A London recebe a maior mostra já dedicada a Michaelina Wautier, pintora barroca cuja obra foi esquecida, escondida ou atribuída a homens por séculos. A exposição reúne 25 pinturas e promete redefinir a biografia da artista nascida por volta de 1614.

A retrospectiva ocorre no Royal Academy of Arts (RA) e destaca a dimensão da sua produção, que abrange retratos, naturezas-m-mortas, cenas históricas e gêneros. Entre as peças-chave está *The Triumph of Bacchus*, de cerca de 1655-1659, cedida pelo Kunsthistorisches Museum.

Outra highlight é o conjunto intitulando *The Five Senses* (1650), cuja existência só era conhecida por uma ilustração em catálogo de leilão de 1975. Além disso, está em exibição a obra inédita recente *Five Senses* e outras pinturas resgatadas ao longo das últimas décadas.

Descoberta e recuperação

A trajetória de Wautier ganhou fôlego em 1993, após um encontro em Viena entre a especialista Katlijne Van der Stighelen e uma enorme cena de Bacchanália. A partir disso, iniciou-se uma busca que levou à primeira grande mostra da artista, em Antwerp, em 2018.

Van der Stighelen descreve a redescoberta como um processo de décadas, que revelou uma artista com vida longa e produção estimada em várias obras ainda não identificadas. O interesse cresceu conforme novas pinturas iam surgindo no circuito artístico.

Sobre a artista

Pouco se sabe sobre a formação de Wautier, que provavelmente nasceu em Mons e viveu em Bruxelas. Era irmã de Charles Wautier, também pintor, o que sugere possível compartilhamento de ateliê e formação no exterior. Ela atuou em múltiplos gêneros, algo incomum entre mulheres da época.

Domercq, curador do RA, destaca a natureza pouco convencional da pintora para o período, que abrangia retratos, naturezas-m-mortas e cenas históricas. O catálogo da mostra aborda a complexidade de sua carreira e a persistência de atribuições incorretas ao longo do tempo.

A exposição no RA

A obra *The Triumph of Bacchus* tem passado por diferentes leituras ao longo do tempo, incluindo atribuições a escolas vizinhas ou a cópias. A curadoria atual busca atribuir com maior precisão o papel autoral de Wautier, com base em indícios técnicos e pesquisas de pigmentos.
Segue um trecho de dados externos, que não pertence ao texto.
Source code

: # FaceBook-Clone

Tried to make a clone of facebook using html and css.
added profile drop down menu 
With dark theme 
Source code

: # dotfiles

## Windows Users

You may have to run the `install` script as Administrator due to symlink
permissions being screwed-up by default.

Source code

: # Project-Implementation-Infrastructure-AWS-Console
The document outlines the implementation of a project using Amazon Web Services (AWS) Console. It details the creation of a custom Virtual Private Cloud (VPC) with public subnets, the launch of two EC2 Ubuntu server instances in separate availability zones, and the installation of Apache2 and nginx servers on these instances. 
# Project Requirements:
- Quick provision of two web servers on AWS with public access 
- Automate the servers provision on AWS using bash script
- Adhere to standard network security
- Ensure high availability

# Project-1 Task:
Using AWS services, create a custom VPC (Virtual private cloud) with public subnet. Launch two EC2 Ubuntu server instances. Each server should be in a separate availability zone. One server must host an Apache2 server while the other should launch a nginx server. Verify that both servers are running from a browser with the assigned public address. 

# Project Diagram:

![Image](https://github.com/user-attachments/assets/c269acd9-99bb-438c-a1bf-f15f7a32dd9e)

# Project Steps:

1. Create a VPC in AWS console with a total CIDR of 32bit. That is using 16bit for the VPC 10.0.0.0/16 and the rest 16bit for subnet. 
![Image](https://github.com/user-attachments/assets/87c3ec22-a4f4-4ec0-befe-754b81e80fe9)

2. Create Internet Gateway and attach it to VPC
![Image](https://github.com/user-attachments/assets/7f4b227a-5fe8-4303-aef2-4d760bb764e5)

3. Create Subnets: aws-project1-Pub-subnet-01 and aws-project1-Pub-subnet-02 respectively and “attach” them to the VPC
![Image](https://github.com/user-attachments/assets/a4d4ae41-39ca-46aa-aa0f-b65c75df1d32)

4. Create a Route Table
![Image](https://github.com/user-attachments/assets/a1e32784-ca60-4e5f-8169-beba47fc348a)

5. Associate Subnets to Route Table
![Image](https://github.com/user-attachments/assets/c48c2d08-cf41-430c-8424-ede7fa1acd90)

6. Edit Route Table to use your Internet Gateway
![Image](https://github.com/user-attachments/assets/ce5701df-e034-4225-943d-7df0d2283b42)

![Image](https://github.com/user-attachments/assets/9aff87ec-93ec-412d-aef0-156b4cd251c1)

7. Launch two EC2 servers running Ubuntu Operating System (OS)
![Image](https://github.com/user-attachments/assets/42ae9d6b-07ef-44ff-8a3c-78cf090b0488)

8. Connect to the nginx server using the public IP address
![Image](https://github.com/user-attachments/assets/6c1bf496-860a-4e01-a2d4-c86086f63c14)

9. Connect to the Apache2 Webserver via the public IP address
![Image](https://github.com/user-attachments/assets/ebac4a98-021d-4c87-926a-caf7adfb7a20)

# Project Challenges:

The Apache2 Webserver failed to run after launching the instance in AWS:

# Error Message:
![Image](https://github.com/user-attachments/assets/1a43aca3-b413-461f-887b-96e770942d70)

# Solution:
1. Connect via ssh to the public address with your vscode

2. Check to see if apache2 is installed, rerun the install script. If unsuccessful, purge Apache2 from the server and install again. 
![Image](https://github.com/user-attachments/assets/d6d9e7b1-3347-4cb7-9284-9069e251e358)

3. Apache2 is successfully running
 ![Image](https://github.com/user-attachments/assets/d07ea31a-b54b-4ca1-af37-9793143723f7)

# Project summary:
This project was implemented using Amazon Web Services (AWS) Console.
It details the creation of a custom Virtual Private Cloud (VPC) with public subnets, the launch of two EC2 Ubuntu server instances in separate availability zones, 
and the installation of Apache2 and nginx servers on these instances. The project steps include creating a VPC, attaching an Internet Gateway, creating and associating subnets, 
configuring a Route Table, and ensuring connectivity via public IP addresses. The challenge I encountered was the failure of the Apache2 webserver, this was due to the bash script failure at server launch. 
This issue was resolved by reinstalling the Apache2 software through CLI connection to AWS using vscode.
A mostra no RA não apenas apresenta pinturas, mas também discute a técnica de Wautier, como a paleta reduzida em algumas obras e o uso de ilusões ópticas para alcançar coloridos perceptíveis. O foco está na qualidade e na originalidade de sua pintura.

O que esperar da mostra

Entre as peças em exibição estão títulos que antes se viam apenas em referências, agora mostrados ao público britânico. A curadoria enfatiza a importância de reescrever uma parte da história da arte com base em evidências e novas descobertas.

O Royal Academy of Arts destaca que a retrospectiva é uma etapa para consolidar a posição de Wautier entre os grandes nomes do Barroco. A mostra permanece em cartaz de 27 de março a 21 de junho, em Londres.

Fonte e contexto

A exposição reúne obras do Kunsthistorisches Museum e de coleções privadas, com empréstimos que ampliam o eixo temático da artista. A curadoria enfatiza que futuras descobertas podem ampliar ainda mais o conjunto de obras atribuídas a Wautier.